1068 / 2024-09-20 10:26:08
The spatiotemporal dynamcis of the dissolved organic carbon in the North Pacific and its contribution to carbon export
Dissolved organic carbon; spatiotemporal variations; machine learning algorithms; carbon pools
Session 21 - Leveraging Autonomous Platforms to Study Marine Biogeochemistry and Ecosystem Dynamics
Abstract Accepted
Jinpeng Zhou / Xiamen University
Yibin Huang / Xiamen University
Dissolved organic carbon (DOC) is a critical component of the oceanic carbon pool, significantly influencing the global carbon cycle and climate change.
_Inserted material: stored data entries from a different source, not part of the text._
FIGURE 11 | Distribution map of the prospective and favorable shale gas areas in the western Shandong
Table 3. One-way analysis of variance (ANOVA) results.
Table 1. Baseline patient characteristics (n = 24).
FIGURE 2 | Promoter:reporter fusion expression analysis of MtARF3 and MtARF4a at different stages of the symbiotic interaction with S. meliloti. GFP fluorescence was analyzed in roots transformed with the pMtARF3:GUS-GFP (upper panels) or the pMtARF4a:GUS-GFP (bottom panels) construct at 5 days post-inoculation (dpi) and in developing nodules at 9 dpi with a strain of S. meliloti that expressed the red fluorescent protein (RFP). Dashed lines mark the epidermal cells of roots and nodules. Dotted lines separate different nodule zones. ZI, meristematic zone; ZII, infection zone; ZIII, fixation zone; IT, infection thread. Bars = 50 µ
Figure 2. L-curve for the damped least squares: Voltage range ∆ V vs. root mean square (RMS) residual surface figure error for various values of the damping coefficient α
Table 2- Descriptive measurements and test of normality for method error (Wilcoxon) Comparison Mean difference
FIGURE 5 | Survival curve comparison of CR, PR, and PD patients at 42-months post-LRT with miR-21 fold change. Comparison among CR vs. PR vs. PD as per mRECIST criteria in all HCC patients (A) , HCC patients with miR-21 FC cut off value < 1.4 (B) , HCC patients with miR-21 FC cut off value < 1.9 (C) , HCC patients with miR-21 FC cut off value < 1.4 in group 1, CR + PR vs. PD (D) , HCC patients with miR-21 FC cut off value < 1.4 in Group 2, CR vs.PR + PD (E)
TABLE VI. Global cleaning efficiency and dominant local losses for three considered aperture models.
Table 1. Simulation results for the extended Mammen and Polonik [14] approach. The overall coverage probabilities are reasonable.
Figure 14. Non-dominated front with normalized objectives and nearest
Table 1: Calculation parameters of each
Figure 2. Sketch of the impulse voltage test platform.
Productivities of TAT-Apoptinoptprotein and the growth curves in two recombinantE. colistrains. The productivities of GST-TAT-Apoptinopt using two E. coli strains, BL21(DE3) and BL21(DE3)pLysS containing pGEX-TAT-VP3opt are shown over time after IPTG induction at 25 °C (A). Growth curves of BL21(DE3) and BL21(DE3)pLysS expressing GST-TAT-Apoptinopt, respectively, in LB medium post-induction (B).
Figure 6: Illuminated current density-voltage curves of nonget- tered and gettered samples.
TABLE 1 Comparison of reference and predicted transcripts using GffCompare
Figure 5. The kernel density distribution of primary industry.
The sources and transformations of DOC are generally affected by various processes, resulting in pronounced spatiotemporal variations. However, traditional ship-based sampling methods possess considerable limitations, hindering our understanding of DOC distribution and its responses to climate change. Our study aims to integrate global DOC datasets and employ machine learning algorithms, utilizing variables such as latitude, longitude, sampling time, temperature, salinity, depth, and dissolved oxygen, to infer the spatiotemporal distribution of DOC in the North Pacific. We systematically analyze vertical structural, monthly and interannual fluctuations, and their relationships with climate events like El Niño and La Niña. Furthermore, our study incorporates variations in dissolved inorganic carbon (DIC) and particulate organic carbon (POC) to assess the long-term trends of the three marine carbon pools and the contribution of DOC to carbon export. This study provides critical insights into the dynamic characteristics of DOC in the North Pacific and its importance in the carbon cycle, thereby enhancing our understanding of the regional carbon budget.